Let $n$ be a positive integer that has exactly three prime divisors, and
at least seven divisors of the form $p^k$, where $p$ is a prime, and $k$ is
a positive integer. Prove that $n$ must be divisible by the cube of an
integer that is larger than $1.$
My work so far :
Let the three prime divisors on $n$ be $a,$ $b,$ $c.$ So, according to the question,
$n = a \times b \times c \times d^p \times e^q \times f^r$ where $a,b,c,d,e,f$ are all prime numbers, and $p,q,r$ are positive powers.
It is also given that $p + q + r = 7$ (as there are 7 divisors)
Moreover, as there are only three prime divisors, them d, e, f are among $a,b,c,$ so,
$n = a \times b \times c\times a^p \times b^q \times c^r$
So, $p+1 + q+1 + r+1 = 7+1+1+1 = 10.$
now, we have 3 positive powers, and and their sum is 10. So, by Pigeonhole principle, there exists at least one power of 4.
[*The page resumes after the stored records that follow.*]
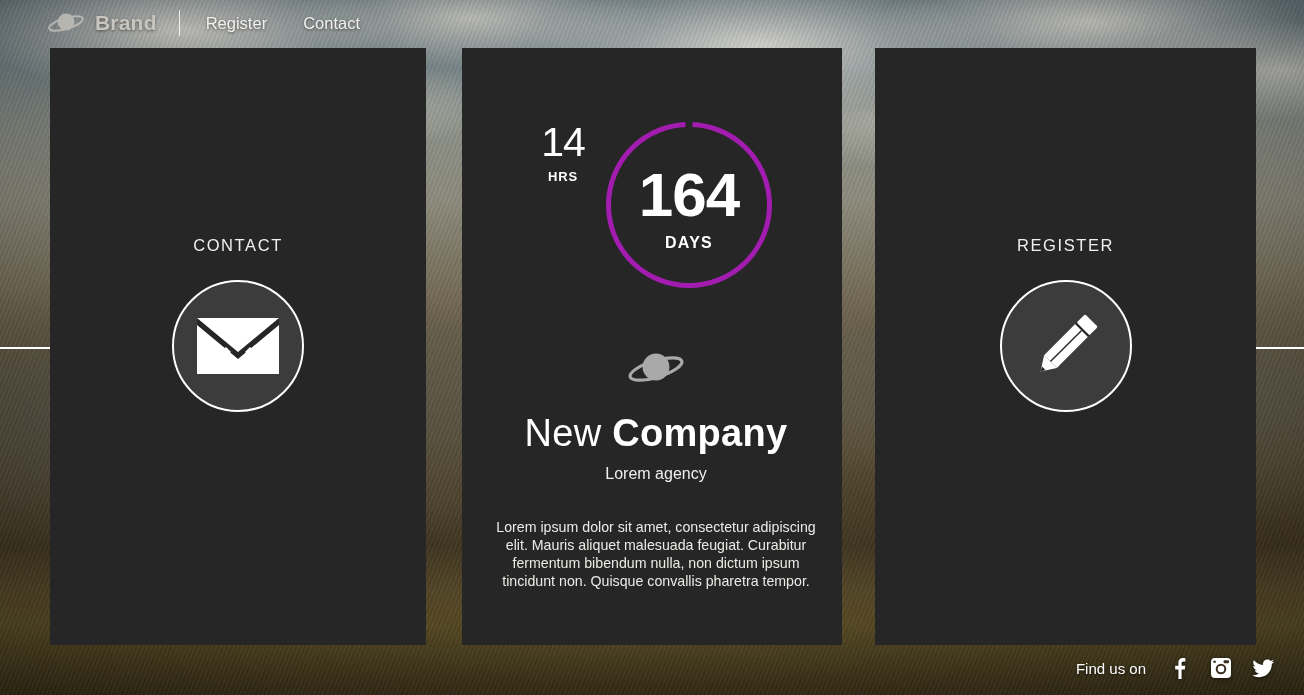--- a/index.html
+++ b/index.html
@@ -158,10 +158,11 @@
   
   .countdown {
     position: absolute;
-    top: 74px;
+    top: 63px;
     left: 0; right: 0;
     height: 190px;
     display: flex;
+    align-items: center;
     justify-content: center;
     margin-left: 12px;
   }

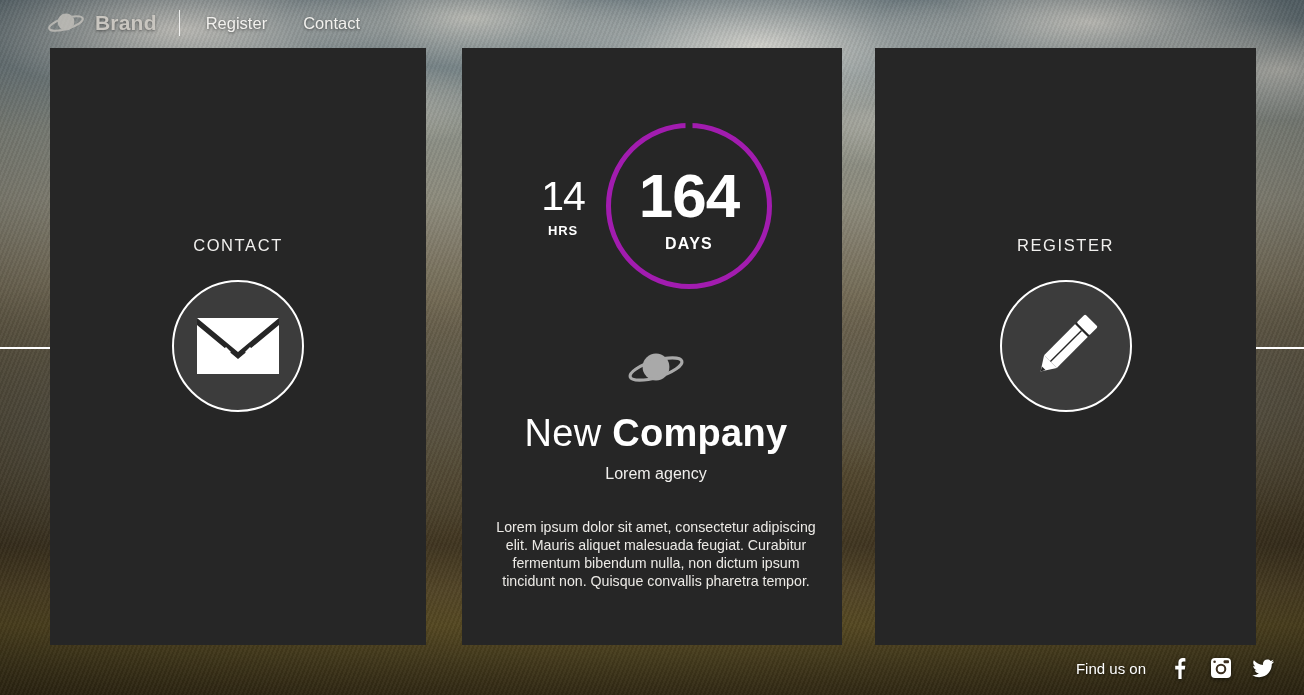--- a/index.html
+++ b/index.html
@@ -330,6 +330,10 @@
         <div class="cd-lbl">DAYS</div>
       </div>
 
+      <div class="cd-unit cd-side">
+        <div class="cd-num">05</div>
+        <div class="cd-lbl">MIN</div>
+      </div>
     </div>
 
     <div class="center-body">

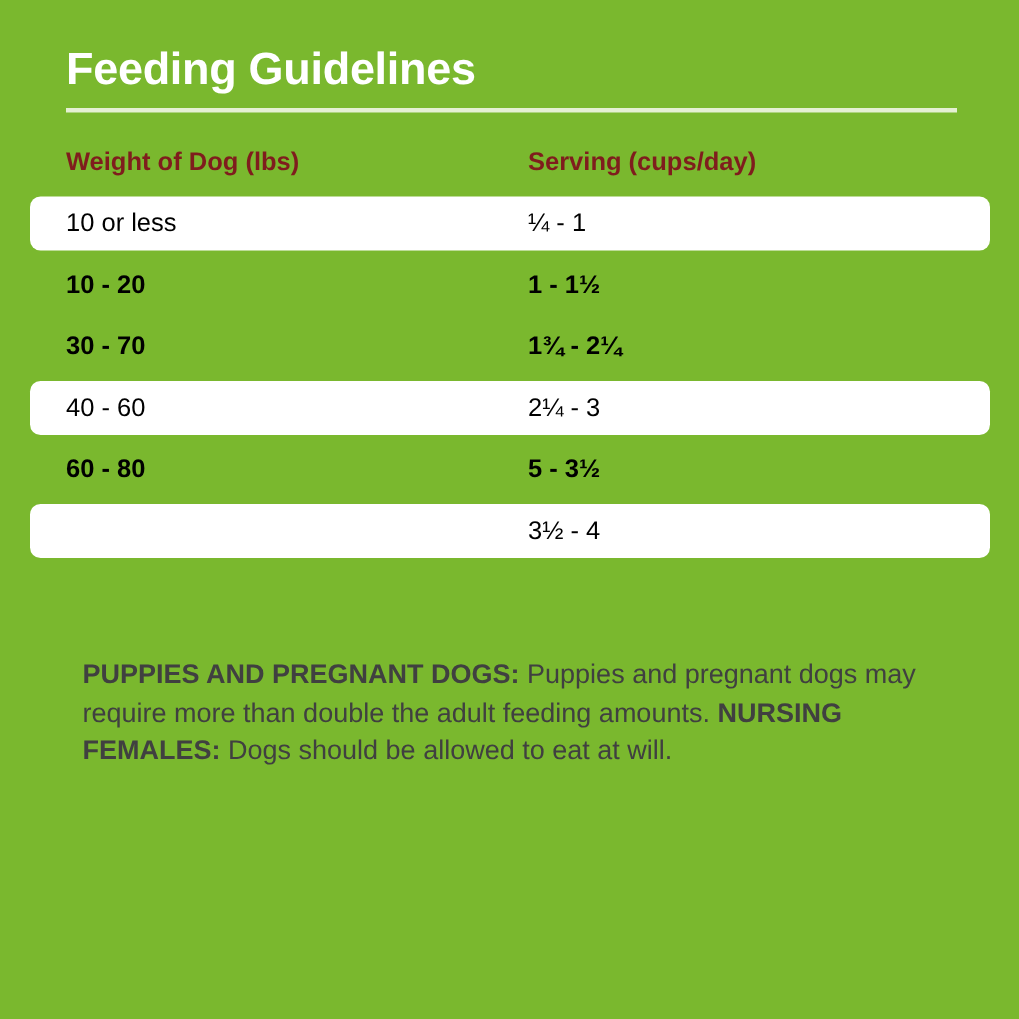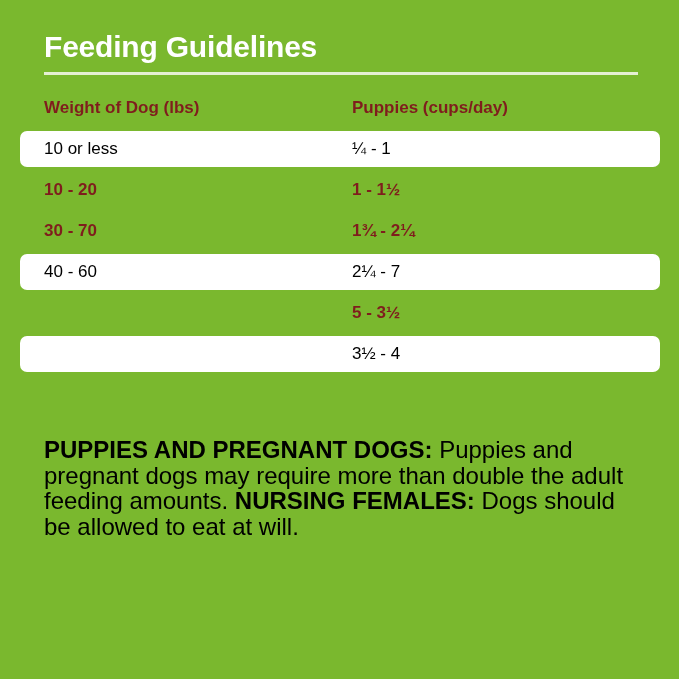--- a/index.html
+++ b/index.html
@@ -123,7 +123,7 @@
 
     <div class="head-row">
       <div class="head-cell c1">Weight of Dog (lbs)</div>
-      <div class="head-cell c2">Puppies (cups/day)</div>
+      <div class="head-cell c2">Serving (cups/day)</div>
     </div>
 
     <div class="row white">

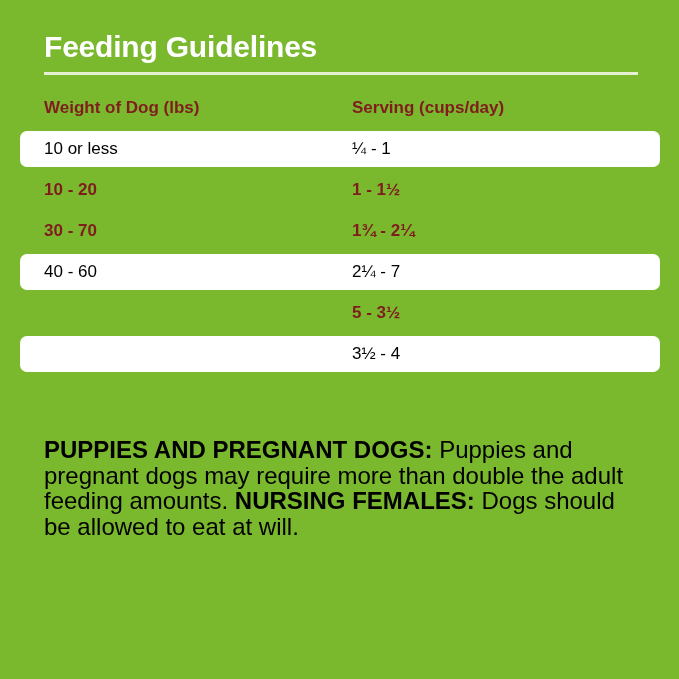--- a/index.html
+++ b/index.html
@@ -93,7 +93,7 @@
     font-weight: normal;
   }
   .row.green .cell {
-    color: #7f1d1d;
+    color: #000000;
     font-weight: bold;
     text-align: center;
   }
It is not quite what question asked for. Is it correct?
Best Answer
$n$ has exactly $3$ prime divisor, call them $p_1$, $p_2$ and $p_3$. Let $n=p_1^ap_2^bp_3^c$. If $a,b,c \leq 2$, then there are at most $6$ divisors of $n$ that are of the form $p^k$, namely $p_1,p_1^2,p_2,p_2^2,p_3,p_3^2$. Since $n$ has seven divisors of the form $p^k$. It must have a divisor of the form $p^3$. Is that clear to you?